WHAT NEEDS TO BE DONE ::
Reproduce every line of the listing below without alteration, omitting the pictures from your answer.

============

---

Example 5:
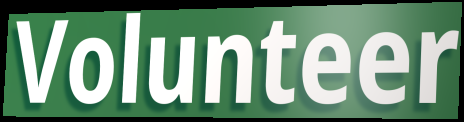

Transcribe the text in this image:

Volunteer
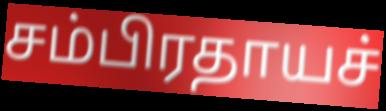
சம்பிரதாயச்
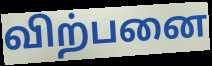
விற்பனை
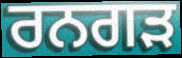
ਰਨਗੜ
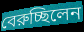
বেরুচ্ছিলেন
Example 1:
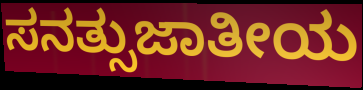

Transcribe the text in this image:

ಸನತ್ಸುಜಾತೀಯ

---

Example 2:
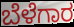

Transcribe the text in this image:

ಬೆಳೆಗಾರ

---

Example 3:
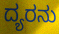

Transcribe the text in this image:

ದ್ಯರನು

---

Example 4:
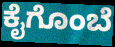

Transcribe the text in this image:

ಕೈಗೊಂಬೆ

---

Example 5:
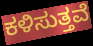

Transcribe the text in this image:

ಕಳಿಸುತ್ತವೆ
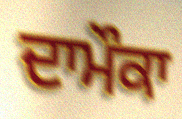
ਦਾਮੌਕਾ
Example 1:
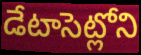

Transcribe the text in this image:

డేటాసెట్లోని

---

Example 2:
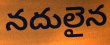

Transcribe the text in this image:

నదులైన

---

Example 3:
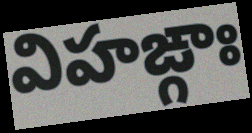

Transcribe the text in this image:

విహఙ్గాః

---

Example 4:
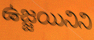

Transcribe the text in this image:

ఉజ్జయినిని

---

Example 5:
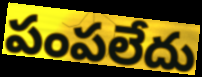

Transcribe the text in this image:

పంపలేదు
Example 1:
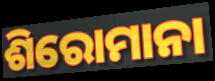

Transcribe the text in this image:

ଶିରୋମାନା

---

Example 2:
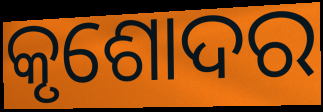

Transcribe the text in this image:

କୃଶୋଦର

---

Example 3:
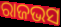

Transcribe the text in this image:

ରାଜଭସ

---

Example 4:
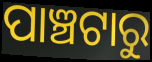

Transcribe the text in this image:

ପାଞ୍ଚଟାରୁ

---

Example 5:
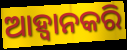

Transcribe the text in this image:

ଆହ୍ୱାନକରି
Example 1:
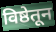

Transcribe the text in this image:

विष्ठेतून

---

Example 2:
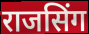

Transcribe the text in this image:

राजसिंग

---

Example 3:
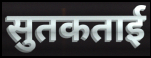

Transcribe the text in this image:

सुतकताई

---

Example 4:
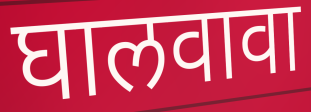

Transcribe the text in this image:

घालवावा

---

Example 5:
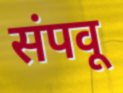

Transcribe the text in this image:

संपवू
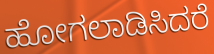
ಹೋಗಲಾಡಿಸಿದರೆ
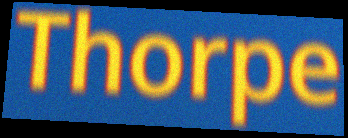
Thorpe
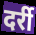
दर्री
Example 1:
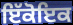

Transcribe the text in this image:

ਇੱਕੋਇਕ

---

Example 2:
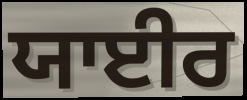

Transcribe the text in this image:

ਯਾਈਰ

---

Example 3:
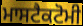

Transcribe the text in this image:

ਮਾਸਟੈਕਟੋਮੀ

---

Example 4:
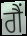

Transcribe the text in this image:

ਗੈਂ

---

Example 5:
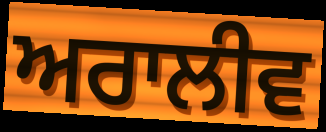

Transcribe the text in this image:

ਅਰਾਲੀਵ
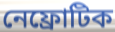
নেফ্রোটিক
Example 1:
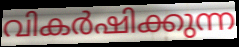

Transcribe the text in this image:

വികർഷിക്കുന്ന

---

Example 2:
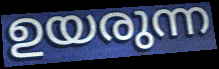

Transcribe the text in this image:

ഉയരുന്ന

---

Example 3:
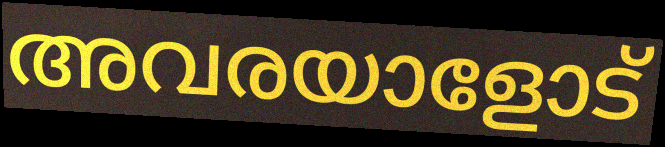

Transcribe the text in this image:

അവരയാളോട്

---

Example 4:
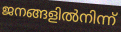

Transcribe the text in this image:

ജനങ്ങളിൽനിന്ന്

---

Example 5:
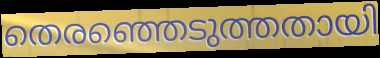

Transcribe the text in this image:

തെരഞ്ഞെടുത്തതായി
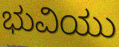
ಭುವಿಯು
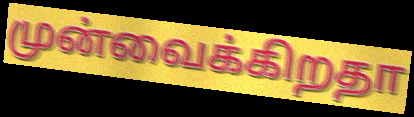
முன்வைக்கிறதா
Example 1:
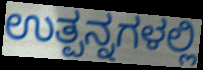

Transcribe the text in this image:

============

SOLUTION ::
---

Example 5:

Transcribe the text in this image:

Volunteer
சம்பிரதாயச்
விற்பனை
ਰਨਗੜ
বেরুচ্ছিলেন
Example 1:

Transcribe the text in this image:

ಸನತ್ಸುಜಾತೀಯ

---

Example 2:

Transcribe the text in this image:

ಬೆಳೆಗಾರ

---

Example 3:

Transcribe the text in this image:

ದ್ಯರನು

---

Example 4:

Transcribe the text in this image:

ಕೈಗೊಂಬೆ

---

Example 5:

Transcribe the text in this image:

ಕಳಿಸುತ್ತವೆ
ਦਾਮੌਕਾ
Example 1:

Transcribe the text in this image:

డేటాసెట్లోని

---

Example 2:

Transcribe the text in this image:

నదులైన

---

Example 3:

Transcribe the text in this image:

విహఙ్గాః

---

Example 4:

Transcribe the text in this image:

ఉజ్జయినిని

---

Example 5:

Transcribe the text in this image:

పంపలేదు
Example 1:

Transcribe the text in this image:

ଶିରୋମାନା

---

Example 2:

Transcribe the text in this image:

କୃଶୋଦର

---

Example 3:

Transcribe the text in this image:

ରାଜଭସ

---

Example 4:

Transcribe the text in this image:

ପାଞ୍ଚଟାରୁ

---

Example 5:

Transcribe the text in this image:

ଆହ୍ୱାନକରି
Example 1:

Transcribe the text in this image:

विष्ठेतून

---

Example 2:

Transcribe the text in this image:

राजसिंग

---

Example 3:

Transcribe the text in this image:

सुतकताई

---

Example 4:

Transcribe the text in this image:

घालवावा

---

Example 5:

Transcribe the text in this image:

संपवू
ಹೋಗಲಾಡಿಸಿದರೆ
Thorpe
दर्री
Example 1:

Transcribe the text in this image:

ਇੱਕੋਇਕ

---

Example 2:

Transcribe the text in this image:

ਯਾਈਰ

---

Example 3:

Transcribe the text in this image:

ਮਾਸਟੈਕਟੋਮੀ

---

Example 4:

Transcribe the text in this image:

ਗੈਂ

---

Example 5:

Transcribe the text in this image:

ਅਰਾਲੀਵ
নেফ্রোটিক
Example 1:

Transcribe the text in this image:

വികർഷിക്കുന്ന

---

Example 2:

Transcribe the text in this image:

ഉയരുന്ന

---

Example 3:

Transcribe the text in this image:

അവരയാളോട്

---

Example 4:

Transcribe the text in this image:

ജനങ്ങളിൽനിന്ന്

---

Example 5:

Transcribe the text in this image:

തെരഞ്ഞെടുത്തതായി
ಭುವಿಯು
முன்வைக்கிறதா
Example 1:

Transcribe the text in this image:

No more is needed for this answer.